In the league, Celtic were competing for their tenth consecutive league title, which would move them ahead of the current record of consecutive league titles jointly held by themselves (1965–1974, 2011–2020) and Rangers (1988–1997). After starting the league campaign well, Celtic began to falter dramatically; losing to Rangers in the opening derby in the season, and also dropping points away to Kilmarnock, Aberdeen and Hibernian before the end of November. In addition to poor results, performances in games which they did win were poor and widely criticised by the club's support. The club were also eliminated from the League Cup by Ross County, marking the end of a 35-game unbeaten cup run, with the result met with fan protests after the game, with players leaving the ground under a police escort. After another league loss to Rangers at the beginning of January, the team travelled to Dubai for a warm weather training camp despite the continuing COVID-19 Pandemic. The move was much maligned by fans, media and the Scottish Government, and after a player came back positive for the disease Lennon, thirteen players and two other staff members were forced to self-isolate: This meant they would miss the next two matches against Hibernian and Livingston. Celtic drew both those games, and after further defeats to St Mirren and Ross County, they were left 18 points behind league leaders Rangers by late February - all but ending the club's hopes of "ten in a row". In the days following the defeat to Ross County, Neil Lennon resigned, bringing to an end his second stint as the manager of the club. Assistant manager John Kennedy was announced as interim manager until the end of the season.

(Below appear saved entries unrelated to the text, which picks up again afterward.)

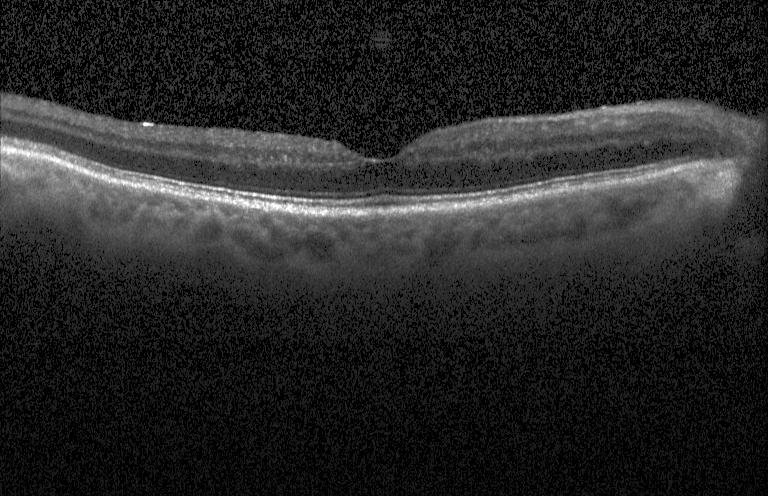 OCT B-scan showing no choroidal neovascularization, no diabetic macular edema, and no drusen.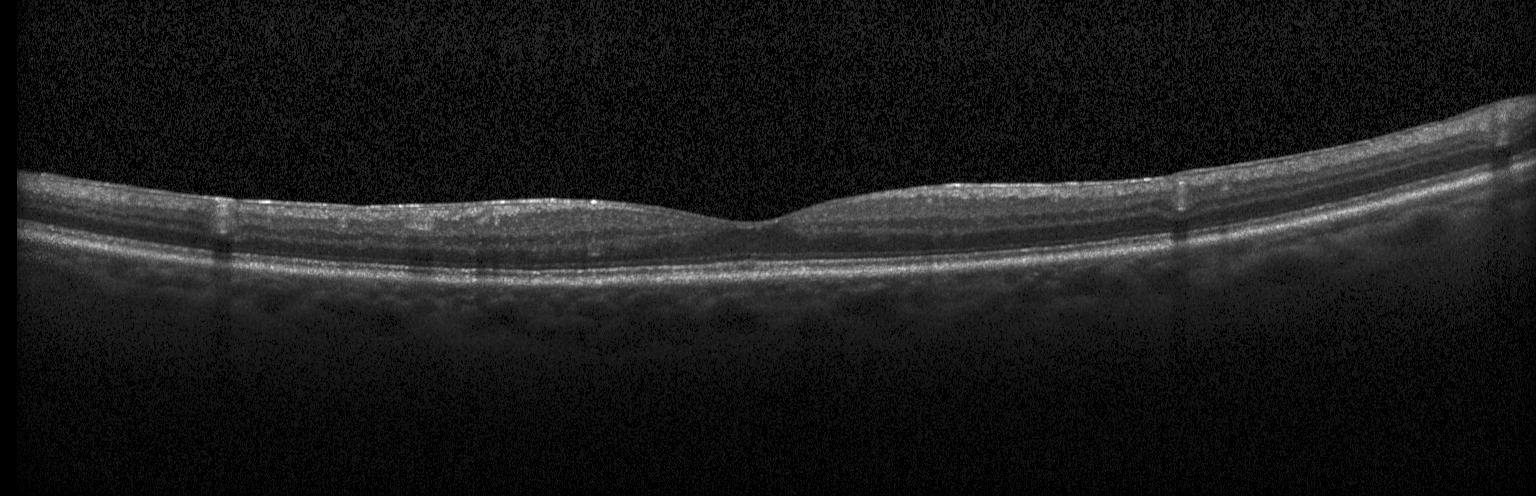
OCT finding: neither choroidal neovascularization, diabetic macular edema, nor drusen.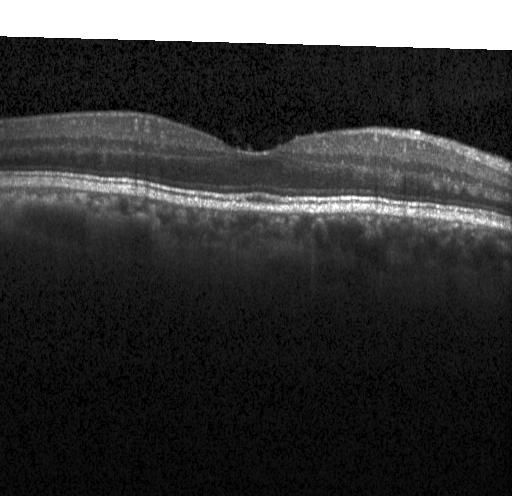 OCT line scan; instrument: Heidelberg Spectralis; spectral-domain optical coherence tomography; fovea-centered. The scan shows neither choroidal neovascularization, diabetic macular edema, nor drusen.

Celtic drew Kennedy's second game in charge away to Dundee United, resulting in Rangers being confirmed as league champions and bringing to an end Celtic's run of nine consecutive league titles. Defeat the following month to Rangers in the fifth round of the Scottish Cup ended the club's streak of four consecutive triumphs in the competition, and condemned them to their first trophy-less season since 2010. Further ignominy was to be suffered in May when they suffered their largest derby defeat in a decade, losing 4–1 to Rangers at Ibrox.

==Ange Postecoglou==

On 10 June 2021, Ange Postecoglou was announced as the new manager of Celtic. His first couple of months as manager was a period of upheaval, with 12 first-team players leaving during the summer transfer window while 10 new players were signed. Celtic lost three of their opening six league matches, but enjoyed high-scoring wins over Dundee and St Mirren. Improved form in October saw Postecoglou win the Manager of the Month award, with new signings Jota and Kyogo Furuhashi flourishing in the side. In December, Celtic won the first domestic trophy of the season, defeating Hibernian 2–1 in the League Cup Final.
On 11 May 2022 in a 1–1 draw away at Dundee United, Postecoglou's Celtic reclaimed the Scottish Premiership to secure a League and League Cup double in the Australian's first season in Glasgow.